As terrible as it is to write this, (while still really early and I'm far from a NTSB expert), but if you had to pin a failure event on human or design, you'd be better to have it rest on human cause.

Resolution could then be practiced or automated out of existence, versus structural design that could take years to resolve.

RIP Michael Alsbury.


I don't see any way this could be anything other than a design problem. The engine can't be throttled, so there are no circumstances under which you'd want to feather during the burn. So there should have been, at the very least, an interlock to make it impossible. Either there was no such interlock, or it failed. One way or the other, I can't see how the root cause could end up being pilot error.


There are tradeoffs here. Added complexity ... if the interlock fails to unlock when it's supposed to, you have a fatal "anomaly" on reentry.

What's going to determine its state? Could that get confused in emergency situations where feathering is an option worth trying?

In the end, if you're going to have real pilots, it's going to be very very hard not to allow them to make mistakes which will destroy the craft.


> In the end, if you're going to have real pilots, it's going to be very very hard not to allow them to make mistakes which will destroy the craft.

Perhaps the solution is to not have pilots, and live with the loss of craft when its piloted autonomously and software hits an edge case.

There is precedent for aircraft that can't be flown without computer assistance/control: http://en.wikipedia.org/wiki/Northrop_Grumman_B-2_Spirit


Indeed.

A better example might be the the Mercury Project, which made 17 unmanned test flights before attempting to put a man into suborbital tests, and a few more before into orbit.
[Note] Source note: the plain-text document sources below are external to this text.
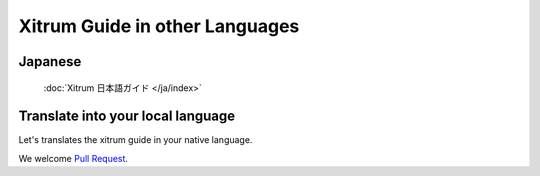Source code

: 
Xitrum Guide in other Languages
===============================

Japanese
--------

   :doc:`Xitrum 日本語ガイド </ja/index>`

Translate into your local language
----------------------------------

Let's translates the xitrum guide in your native language.

We welcome `Pull Request <https://github.com/georgeOsdDev/xitrum-doc/pulls>`_.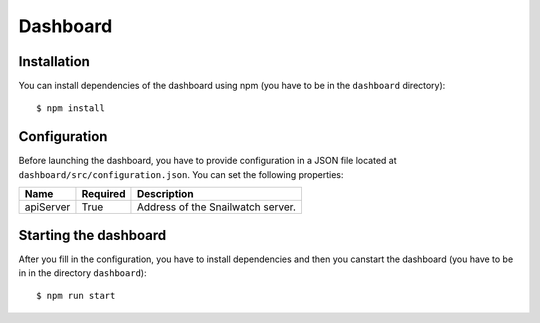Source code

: Dashboard
=========
Installation
------------
You can install dependencies of the dashboard using npm (you have to be in the
``dashboard`` directory)::

    $ npm install

Configuration
-------------
Before launching the dashboard, you have to provide
configuration in a JSON file located at ``dashboard/src/configuration.json``.
You can set the following properties:

+----------------+------------+-----------------------------------------------+
| Name           | Required   | Description                                   |
+================+============+===============================================+
| apiServer      | True       | Address of the Snailwatch server.             |
+----------------+------------+-----------------------------------------------+

Starting the dashboard
----------------------
After you fill in the configuration, you have to install dependencies and then
you canstart the dashboard (you have to be in in the directory ``dashboard``)::

    $ npm run start

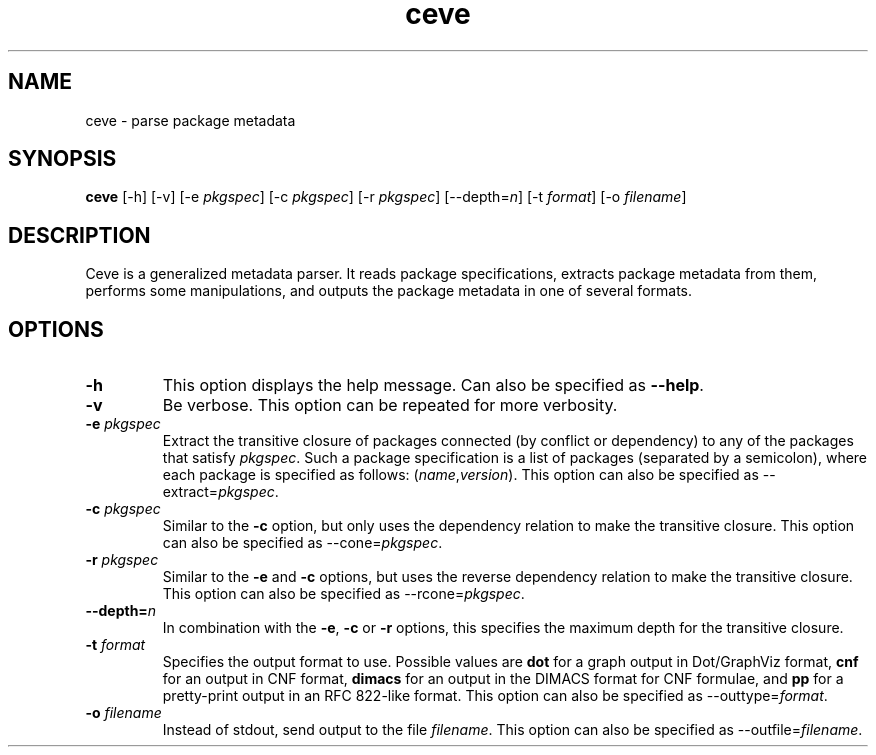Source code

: .TH ceve 1 "November 11, 2010" "Version 3.0" "USER COMMANDS"
.SH NAME
ceve \- parse package metadata
.SH SYNOPSIS
.B ceve
[\-h] [\-v] [\-e
.IR pkgspec ]
[\-c
.IR pkgspec ]
[\-r
.IR pkgspec ]
.RI [\-\-depth= n ]
[\-t
.IR format ]
[\-o
.IR filename ]
.SH DESCRIPTION
Ceve is a generalized metadata parser. It reads package specifications,
extracts package metadata from them, performs some manipulations, and outputs
the package metadata in one of several formats.
.SH OPTIONS
.TP
.B \-h
This option displays the help message. Can also be specified as
.BR \-\-help .
.TP
.B \-v
Be verbose. This option can be repeated for more verbosity.
.TP
.BI "\-e " pkgspec
Extract the transitive closure of packages connected (by conflict or
dependency) to any of the packages that satisfy
.IR pkgspec .
Such a package specification is a list of packages (separated by a semicolon),
where each package is specified as follows:
.RI ( name , version ).
This option can also be specified as
.RI "\-\-extract=" pkgspec .
.TP
.BI "\-c " pkgspec
Similar to the
.B \-c
option, but only uses the dependency relation to make the transitive closure.
This option can also be specified as
.RI "\-\-cone=" pkgspec .
.TP
.BI "\-r " pkgspec
Similar to the
.B \-e
and
.B \-c
options, but uses the reverse dependency relation to make the transitive
closure. This option can also be specified as
.RI "\-\-rcone=" pkgspec .
.TP
.BI "\-\-depth=" n
In combination with the
.BR -e ,
.B -c
or
.B -r
options, this specifies the maximum depth for the transitive closure.
.TP
.BI "\-t " format
Specifies the output format to use. Possible values are
.B dot
for a graph output in Dot/GraphViz format,
.B cnf
for an output in CNF format,
.B dimacs
for an output in the DIMACS format for CNF formulae, and
.B pp
for a pretty-print output in an RFC 822-like format. This option can also be
specified as
.RI "\-\-outtype=" format .
.TP
.BI "\-o " filename
Instead of stdout, send output to the file
.IR filename .
This option can also be specified as
.RI "\-\-outfile=" filename .
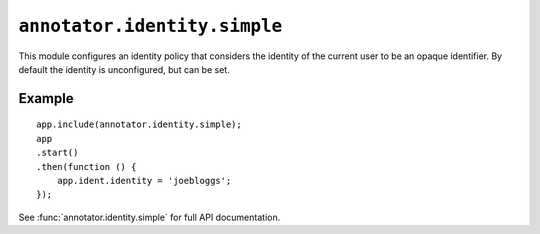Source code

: ``annotator.identity.simple``
=============================

This module configures an identity policy that considers the identity of the
current user to be an opaque identifier. By default the identity is
unconfigured, but can be set.

Example
-------

::

    app.include(annotator.identity.simple);
    app
    .start()
    .then(function () {
        app.ident.identity = 'joebloggs';
    });

See :func:`annotator.identity.simple` for full API documentation.
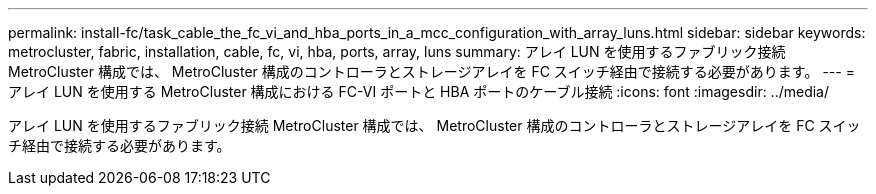 ---
permalink: install-fc/task_cable_the_fc_vi_and_hba_ports_in_a_mcc_configuration_with_array_luns.html 
sidebar: sidebar 
keywords: metrocluster, fabric, installation, cable, fc, vi, hba, ports, array, luns 
summary: アレイ LUN を使用するファブリック接続 MetroCluster 構成では、 MetroCluster 構成のコントローラとストレージアレイを FC スイッチ経由で接続する必要があります。 
---
= アレイ LUN を使用する MetroCluster 構成における FC-VI ポートと HBA ポートのケーブル接続
:icons: font
:imagesdir: ../media/


[role="lead"]
アレイ LUN を使用するファブリック接続 MetroCluster 構成では、 MetroCluster 構成のコントローラとストレージアレイを FC スイッチ経由で接続する必要があります。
As for "can't be flowing without computer assistance", I think the F-16 was the first production plane of ours, in the '70s (https://en.wikipedia.org/wiki/General_Dynamics_F-16_Fighting...). Airbus's A320 the first airliner in the early '80s, albeit with some mechanical backup (in a fighter you have the option of ejecting): https://en.wikipedia.org/wiki/Fly-by-wire

There's also the relaxed stability concept (https://en.wikipedia.org/wiki/Relaxed_stability), which I assume is what you were referring to with the reference to the B-2, and per that Wikipedia article the MD-11 airliner employs it (although back when it was flying passengers if I'd had any option at all I'd have avoided flying in one, for many reasons I and others don't consider it to be a safe plane. And its parent DC-10 was the least safe wide body airliner in its days; as some people said before, and probably still now that Airbus is on the scene, "If it ain't Boeing, I ain't going").

As I noted in another posting, the new fuel used in this flight meant new patterns of vibration, some of which can only be found/tested in free flight. Sometimes you can get away with that, e.g. the Space Shuttle was never unmanned, then again the first flights had only two crew and they had SR-71 survival systems (ejection seats and intense environmental suits).
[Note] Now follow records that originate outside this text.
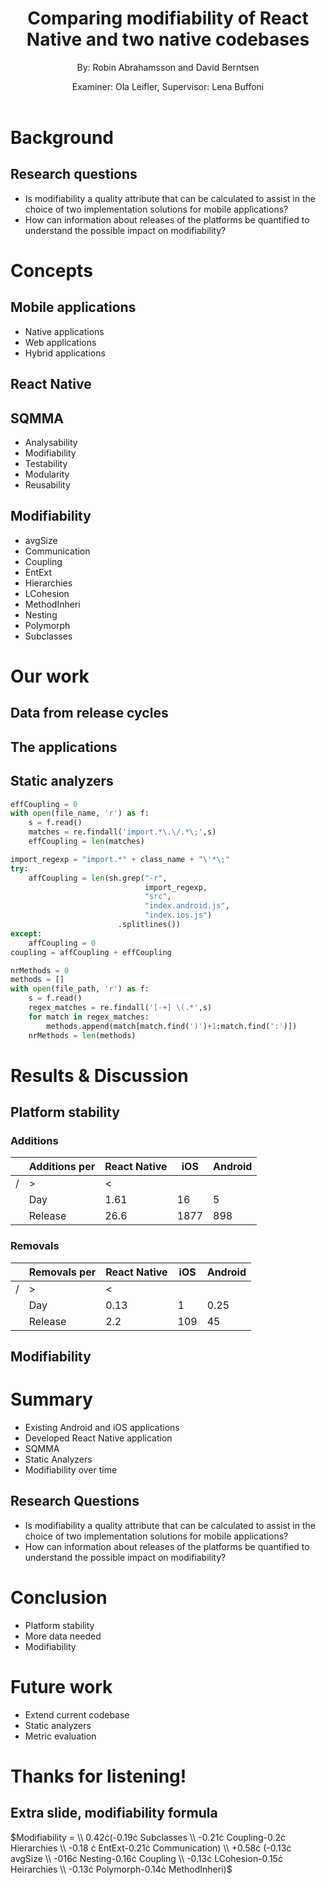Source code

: #+TITLE: Comparing modifiability of React Native and two native codebases
#+AUTHOR: By: Robin Abrahamsson and David Berntsen
#+EMAIL: robab960@student.liu.se davbe067@student.liu.se
#+DATE: Examiner: Ola Leifler, Supervisor: Lena Buffoni

#+REVEAL_ROOT: file:///Users/robin.abrahamsson/reveal.js-master/

#+REVEAL_THEME: black
#+REVEAL_TRANS: default
#+REVEAL_DEFAULT_FRAG_STYLE: current-visible

#+REVEAL_POSTAMBLE: <p> Created by Robin Abrahamsson and David Berntsen. </p>
#+REVEAL_PLUGINS: (markdown notes math)
#+REVEAL_EXTRA_CSS: ./custom-stylesheet.css

#+OPTIONS: reveal_center:t reveal_progress:t reveal_history:nil reveal_control:nil
#+OPTIONS: reveal_rolling_links:t reveal_keyboard:t reveal_overview:t num:nil
#+OPTIONS: reveal_width:1200 reveal_height:800
#+OPTIONS: toc:1
#+OPTIONS: reveal_title_slide:"<h2>%t</h2><p>%a</p><p>%d</p>"


* Background

#+BEGIN_NOTES

#+END_NOTES
** Research questions
   #+ATTR_REVEAL: :frag (t)
  * Is modifiability a quality attribute that can be calculated to assist in the choice of two implementation solutions for mobile applications?
  * How can information about releases of the platforms be quantified to understand the possible impact on modifiability?

* Concepts
** Mobile applications
   #+ATTR_REVEAL: :frag (t)
 * Native applications
 * Web applications
 * Hybrid applications
** React Native
** SQMMA
   #+ATTR_REVEAL: :frag (t)
 * Analysability
 * Modifiability
 * Testability
 * Modularity
 * Reusability
** Modifiability
   #+ATTR_REVEAL: :frag (t)
 * avgSize
 * Communication
 * Coupling
 * EntExt
 * Hierarchies
 * LCohesion
 * MethodInheri
 * Nesting
 * Polymorph
 * Subclasses

* Our work
** Data from release cycles
** The applications
   #+REVEAL: split
   #+CAPTION:
   #+NAME: fig:menu
   #+ATTR_HTML: :height 500
   [[./images/full-application.png]]

   #+REVEAL: split
   #+CAPTION:
   #+NAME: fig:menu
   #+ATTR_HTML: :height 500
   [[./images/menu.png]]

** Static analyzers

#+REVEAL: split
#+BEGIN_SRC python
effCoupling = 0
with open(file_name, 'r') as f:
    s = f.read()
    matches = re.findall('import.*\.\/.*\;',s)
    effCoupling = len(matches)

import_regexp = "import.*" + class_name + "\'*\;"
try:
    affCoupling = len(sh.grep("-r",
                              import_regexp, 
                              "src", 
                              "index.android.js", 
                              "index.ios.js")
                        .splitlines())
except:
    affCoupling = 0
coupling = affCoupling + effCoupling
#+END_SRC
#+REVEAL: split
#+BEGIN_SRC python
nrMethods = 0
methods = []
with open(file_path, 'r') as f:
    s = f.read()
    regex_matches = re.findall('[-+] \(.*',s)
    for match in regex_matches:
        methods.append(match[match.find(')')+1:match.find(':')])
    nrMethods = len(methods)
#+END_SRC

* Results & Discussion
** Platform stability
*** Additions
|---+---------------+--------------+------+---------|
|   | Additions per | React Native |  iOS | Android |
|---+---------------+--------------+------+---------|
| / | >             |            < |      |         |
|   | Day           |         1.61 |   16 |       5 |
|   | Release       |         26.6 | 1877 |     898 |
|---+---------------+--------------+------+---------|
*** Removals 
|---+--------------+--------------+-----+---------|
|   | Removals per | React Native | iOS | Android |
|---+--------------+--------------+-----+---------|
| / | >            |            < |     |         |
|   | Day          |         0.13 |   1 |    0.25 |
|   | Release      |          2.2 | 109 |      45 |
|---+--------------+--------------+-----+---------|



** Modifiability
   
   #+REVEAL: split
   #+ATTR_HTML: :height 500
   [[./images/application-modifiability-sum.png]]

   #+REVEAL: split
   #+ATTR_HTML: :height 500
   [[./images/application-modifiability-avg.png]]


* Summary
  #+ATTR_REVEAL: :frag (t)
  * Existing Android and iOS applications
  * Developed React Native application
  * SQMMA
  * Static Analyzers
  * Modifiability over time
** Research Questions
   #+ATTR_REVEAL: :frag (t)
   * Is modifiability a quality attribute that can be calculated to assist in the choice of two implementation solutions for mobile applications?
   * How can information about releases of the platforms be quantified to understand the possible impact on modifiability?

* Conclusion
  #+ATTR_REVEAL: :frag (t)
  * Platform stability
  * More data needed
  * Modifiability
* Future work
  #+ATTR_REVEAL: :frag (t)
  * Extend current codebase
  * Static analyzers
  * Metric evaluation

* Thanks for listening!
** Extra slide, modifiability formula
$\text{Modifiability} =
\\ 0.42\cdot(-0.19\cdot \text{Subclasses}
\\ -0.21\cdot \text{Coupling}-0.2\cdot \text{Hierarchies}
\\ -0.18 \cdot \text{EntExt}-0.21\cdot \text{Communication})
\\ +0.58\cdot (-0.13\cdot \text{avgSize}
\\ -016\cdot \text{Nesting}-0.16\cdot \text{Coupling}
\\ -0.13\cdot \text{LCohesion}-0.15\cdot \text{Heirarchies}
\\ -0.13\cdot \text{Polymorph}-0.14\cdot \text{MethodInheri})$
#+ATTR_REVEAL_EXTRA: :reveal_progress nil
Good points. I concede the argument.


Isn't one of the advantages of the hybrid solid fuel / liquid oxidizer design that it can be throttled to some extent by cutting off the oxidizer using a valve?

I do agree that I can't see why a feather during a burn would ever be desired, but we'll have to wait for the NTSB to see whether the flaw was in the design or manufacture.


Yep, you're right. I was confusing the SS2 design with the shuttle SRBs. My mistake.